After that it’s 30 and 40, far less ebullient birthdays, and marked only because they are round multiples of ten that mean to stop fucking around. Hopefully by 30 you’re not driving like you were when you were 16 and by 40 you’re not drinking like you were when you were 21.
On a personal level, turning thirty has never been about being considered old, especially when 90% of the people I interact with on a daily basis would kill to be 40 again, and those who are young, senseless, and find it humorous that I’m turning 30 have severely crippling emotional problems and love to quote the same movies I did ten years ago. (That doesn’t say as much for me as it does for how crappy the past decade has been for young men with no one to look to as a quotable action hero.) For me it’s been about getting serious and manipulating my own life instead of being manipulated by external influences. My entire life up until I was about 25 was spent following guidelines, taking generic advice, blindly trusting systems, and assuming that things would work out as long as I latched on to other strong personalities.

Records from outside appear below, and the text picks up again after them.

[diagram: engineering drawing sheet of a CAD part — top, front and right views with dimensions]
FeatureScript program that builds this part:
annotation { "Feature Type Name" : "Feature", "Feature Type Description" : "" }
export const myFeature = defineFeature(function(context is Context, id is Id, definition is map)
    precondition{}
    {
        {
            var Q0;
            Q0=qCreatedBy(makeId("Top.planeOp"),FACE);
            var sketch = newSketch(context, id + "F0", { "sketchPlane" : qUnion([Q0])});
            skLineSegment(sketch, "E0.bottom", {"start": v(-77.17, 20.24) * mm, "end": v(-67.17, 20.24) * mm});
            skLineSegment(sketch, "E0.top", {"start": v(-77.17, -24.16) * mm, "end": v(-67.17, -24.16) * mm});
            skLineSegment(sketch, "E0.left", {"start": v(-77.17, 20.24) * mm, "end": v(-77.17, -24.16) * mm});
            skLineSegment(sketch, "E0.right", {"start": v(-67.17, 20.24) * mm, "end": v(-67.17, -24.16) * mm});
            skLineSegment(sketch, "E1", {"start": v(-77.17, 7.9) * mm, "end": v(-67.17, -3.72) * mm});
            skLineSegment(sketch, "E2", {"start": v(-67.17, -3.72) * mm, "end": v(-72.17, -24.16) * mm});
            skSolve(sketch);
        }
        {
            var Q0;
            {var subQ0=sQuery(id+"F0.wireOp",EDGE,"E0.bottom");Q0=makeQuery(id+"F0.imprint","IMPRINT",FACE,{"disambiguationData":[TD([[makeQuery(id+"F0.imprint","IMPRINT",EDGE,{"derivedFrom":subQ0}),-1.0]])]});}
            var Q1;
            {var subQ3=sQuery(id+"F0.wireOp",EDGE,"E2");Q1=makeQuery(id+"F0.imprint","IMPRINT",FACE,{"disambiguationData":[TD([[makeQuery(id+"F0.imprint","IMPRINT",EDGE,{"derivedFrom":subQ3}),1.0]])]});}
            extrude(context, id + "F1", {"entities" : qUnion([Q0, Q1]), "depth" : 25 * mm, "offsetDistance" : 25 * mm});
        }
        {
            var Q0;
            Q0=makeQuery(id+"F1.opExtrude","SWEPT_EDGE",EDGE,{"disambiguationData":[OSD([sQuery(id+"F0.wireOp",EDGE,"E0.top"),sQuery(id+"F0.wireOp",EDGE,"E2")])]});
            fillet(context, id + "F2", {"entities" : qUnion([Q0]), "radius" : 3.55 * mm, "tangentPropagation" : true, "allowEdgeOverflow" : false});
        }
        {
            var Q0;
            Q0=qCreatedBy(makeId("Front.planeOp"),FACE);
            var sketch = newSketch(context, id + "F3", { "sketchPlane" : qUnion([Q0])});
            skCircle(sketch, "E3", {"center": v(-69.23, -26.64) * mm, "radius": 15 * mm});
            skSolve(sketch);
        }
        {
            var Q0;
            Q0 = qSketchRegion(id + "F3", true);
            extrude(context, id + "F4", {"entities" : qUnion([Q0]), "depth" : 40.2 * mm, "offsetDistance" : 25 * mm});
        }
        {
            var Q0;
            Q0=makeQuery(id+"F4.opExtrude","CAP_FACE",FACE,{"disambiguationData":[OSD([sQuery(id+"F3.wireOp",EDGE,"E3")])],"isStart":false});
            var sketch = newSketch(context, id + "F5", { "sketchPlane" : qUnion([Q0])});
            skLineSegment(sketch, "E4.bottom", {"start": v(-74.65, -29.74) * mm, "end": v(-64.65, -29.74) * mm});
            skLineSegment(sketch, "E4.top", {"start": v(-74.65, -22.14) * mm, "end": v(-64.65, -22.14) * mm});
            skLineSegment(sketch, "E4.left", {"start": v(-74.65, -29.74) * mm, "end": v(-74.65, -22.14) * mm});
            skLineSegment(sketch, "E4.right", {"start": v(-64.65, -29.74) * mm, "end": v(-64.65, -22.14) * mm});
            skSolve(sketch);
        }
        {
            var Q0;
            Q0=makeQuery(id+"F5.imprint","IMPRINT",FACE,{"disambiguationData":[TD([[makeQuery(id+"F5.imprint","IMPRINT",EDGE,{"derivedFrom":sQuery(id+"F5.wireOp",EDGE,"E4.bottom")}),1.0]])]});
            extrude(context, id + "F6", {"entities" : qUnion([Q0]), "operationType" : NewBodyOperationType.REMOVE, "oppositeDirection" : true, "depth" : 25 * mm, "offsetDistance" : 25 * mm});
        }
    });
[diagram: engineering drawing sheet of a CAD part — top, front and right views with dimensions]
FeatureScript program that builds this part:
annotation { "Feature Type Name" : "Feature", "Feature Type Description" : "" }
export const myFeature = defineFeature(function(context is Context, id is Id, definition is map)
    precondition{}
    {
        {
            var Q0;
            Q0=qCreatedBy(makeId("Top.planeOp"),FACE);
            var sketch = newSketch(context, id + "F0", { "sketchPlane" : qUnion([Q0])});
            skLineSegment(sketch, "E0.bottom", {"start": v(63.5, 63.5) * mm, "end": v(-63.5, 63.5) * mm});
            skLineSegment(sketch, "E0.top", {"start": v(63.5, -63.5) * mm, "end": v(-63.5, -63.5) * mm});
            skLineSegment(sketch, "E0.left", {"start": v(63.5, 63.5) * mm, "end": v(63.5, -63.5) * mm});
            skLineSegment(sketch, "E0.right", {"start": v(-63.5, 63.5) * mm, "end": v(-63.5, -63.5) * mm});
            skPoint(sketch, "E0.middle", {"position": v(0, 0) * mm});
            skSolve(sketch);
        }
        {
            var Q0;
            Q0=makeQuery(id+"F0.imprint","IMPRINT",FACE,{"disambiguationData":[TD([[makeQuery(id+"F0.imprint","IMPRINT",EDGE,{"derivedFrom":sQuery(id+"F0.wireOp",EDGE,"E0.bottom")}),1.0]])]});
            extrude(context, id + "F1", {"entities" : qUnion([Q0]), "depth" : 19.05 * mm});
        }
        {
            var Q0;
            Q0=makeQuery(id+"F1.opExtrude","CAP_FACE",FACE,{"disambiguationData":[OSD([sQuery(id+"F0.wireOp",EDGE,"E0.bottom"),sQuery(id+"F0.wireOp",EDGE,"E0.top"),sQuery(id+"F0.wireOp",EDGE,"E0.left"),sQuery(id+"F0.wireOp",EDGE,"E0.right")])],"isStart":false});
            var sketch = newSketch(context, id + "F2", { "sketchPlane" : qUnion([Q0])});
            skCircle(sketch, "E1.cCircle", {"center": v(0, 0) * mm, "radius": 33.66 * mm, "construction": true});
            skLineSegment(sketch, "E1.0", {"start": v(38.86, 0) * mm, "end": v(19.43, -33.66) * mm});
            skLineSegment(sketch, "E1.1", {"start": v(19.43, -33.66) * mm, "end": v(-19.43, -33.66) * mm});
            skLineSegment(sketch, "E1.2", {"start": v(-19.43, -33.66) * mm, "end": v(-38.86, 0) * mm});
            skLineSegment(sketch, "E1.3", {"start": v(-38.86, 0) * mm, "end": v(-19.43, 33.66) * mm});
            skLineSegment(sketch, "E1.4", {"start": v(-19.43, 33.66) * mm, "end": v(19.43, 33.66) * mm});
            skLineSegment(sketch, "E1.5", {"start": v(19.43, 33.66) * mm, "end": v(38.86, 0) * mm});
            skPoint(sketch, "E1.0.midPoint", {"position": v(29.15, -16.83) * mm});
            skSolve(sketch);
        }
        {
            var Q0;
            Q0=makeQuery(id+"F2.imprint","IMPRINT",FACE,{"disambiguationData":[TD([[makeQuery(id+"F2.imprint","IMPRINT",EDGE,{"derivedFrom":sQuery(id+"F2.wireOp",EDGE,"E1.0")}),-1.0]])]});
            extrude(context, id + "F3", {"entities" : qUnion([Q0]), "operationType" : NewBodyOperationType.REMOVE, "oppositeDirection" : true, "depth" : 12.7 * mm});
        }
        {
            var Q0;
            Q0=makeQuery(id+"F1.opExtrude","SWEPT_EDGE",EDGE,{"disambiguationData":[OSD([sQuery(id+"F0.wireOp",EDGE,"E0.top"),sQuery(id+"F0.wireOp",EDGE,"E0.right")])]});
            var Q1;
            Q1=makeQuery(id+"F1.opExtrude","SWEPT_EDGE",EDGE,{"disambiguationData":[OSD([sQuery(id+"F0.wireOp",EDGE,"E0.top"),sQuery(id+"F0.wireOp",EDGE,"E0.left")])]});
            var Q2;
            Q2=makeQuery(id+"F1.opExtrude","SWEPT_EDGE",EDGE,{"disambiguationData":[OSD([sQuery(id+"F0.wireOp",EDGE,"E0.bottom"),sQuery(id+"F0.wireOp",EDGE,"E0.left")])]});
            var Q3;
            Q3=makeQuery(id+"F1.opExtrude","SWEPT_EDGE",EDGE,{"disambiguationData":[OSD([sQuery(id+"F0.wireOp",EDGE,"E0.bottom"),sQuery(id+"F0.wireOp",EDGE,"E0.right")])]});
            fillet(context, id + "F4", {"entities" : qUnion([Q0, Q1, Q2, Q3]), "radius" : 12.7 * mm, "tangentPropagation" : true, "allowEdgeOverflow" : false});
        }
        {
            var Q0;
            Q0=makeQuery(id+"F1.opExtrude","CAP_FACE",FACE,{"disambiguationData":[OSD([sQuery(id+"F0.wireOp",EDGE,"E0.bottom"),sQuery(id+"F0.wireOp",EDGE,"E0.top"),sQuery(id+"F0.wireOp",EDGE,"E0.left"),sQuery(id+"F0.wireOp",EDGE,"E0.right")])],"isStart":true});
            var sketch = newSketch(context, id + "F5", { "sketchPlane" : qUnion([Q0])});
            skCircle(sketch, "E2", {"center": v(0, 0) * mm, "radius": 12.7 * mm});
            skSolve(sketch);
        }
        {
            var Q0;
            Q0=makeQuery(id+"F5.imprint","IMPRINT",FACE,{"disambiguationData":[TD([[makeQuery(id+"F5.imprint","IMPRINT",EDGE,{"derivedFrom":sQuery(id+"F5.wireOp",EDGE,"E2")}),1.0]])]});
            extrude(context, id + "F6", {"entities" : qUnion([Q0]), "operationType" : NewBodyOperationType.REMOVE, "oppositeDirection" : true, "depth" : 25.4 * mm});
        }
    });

After a certain hurricane and realizing that certain friends of mine weren’t big on taking chances, I started to buy up shares in my own stock, seeking to become, for once, a controlling partner. I didn’t like the shape I was in, I didn’t like my job, I didn’t like my city, and I didn’t like my social life. It was time to take matters into my own hands with the hopes that, by thirty, I’d be on my way towards a real life. It was never about a deadline, really, so much as a preparation for launch. I knew I was so far in the hole that I’d need to pull myself out of it first before I could even think about being able to move forward. It was never about being set at thirty–it was about being primed.
To that end I stopped eating crap, started working out, gave up on my home state for New Orleans, and found (though on accident) a job that gave me confidence, education, and a wide range of contacts all at the same time. I’m not buff, I’m not rich, and I’m not the toast of the town, but I’m a hell of a lot more of a man and in demand than I was five years ago.
So for me the semi-famous “a thinning list of single men to know, a thinning briefcase of enthusiasm” passage from The Great Gatsby has transformed for me from elegant to inaccurate. I’m convinced the next decade will be portentous and set the stage for the rest of my life, but by no means menaced by it. What we should consider, always, is context. Carraway’s little indulgence in his age is balanced by the fact that he has forgotten it was even his birthday. He’s been so wrapped up in Gatsby and Daisy’s over-flowery summer romance and the drama of their lives that he’s forgotten his own goals. And on the back end, Nick has a distraction, a woman:
“As we passed over the dark bridge her wan face fell lazily against my coat’s shoulder and the formidable stroke of thirty died away with the reassuring pressure of her hand.”
You can take any moral you want. I chose to take the one that says life is too crowded to focus on years, ages, tolls, and the fineness of the print. I am going to be thirty–but only for a year. I’m focused on attaining more tangible and infallible descriptors than age.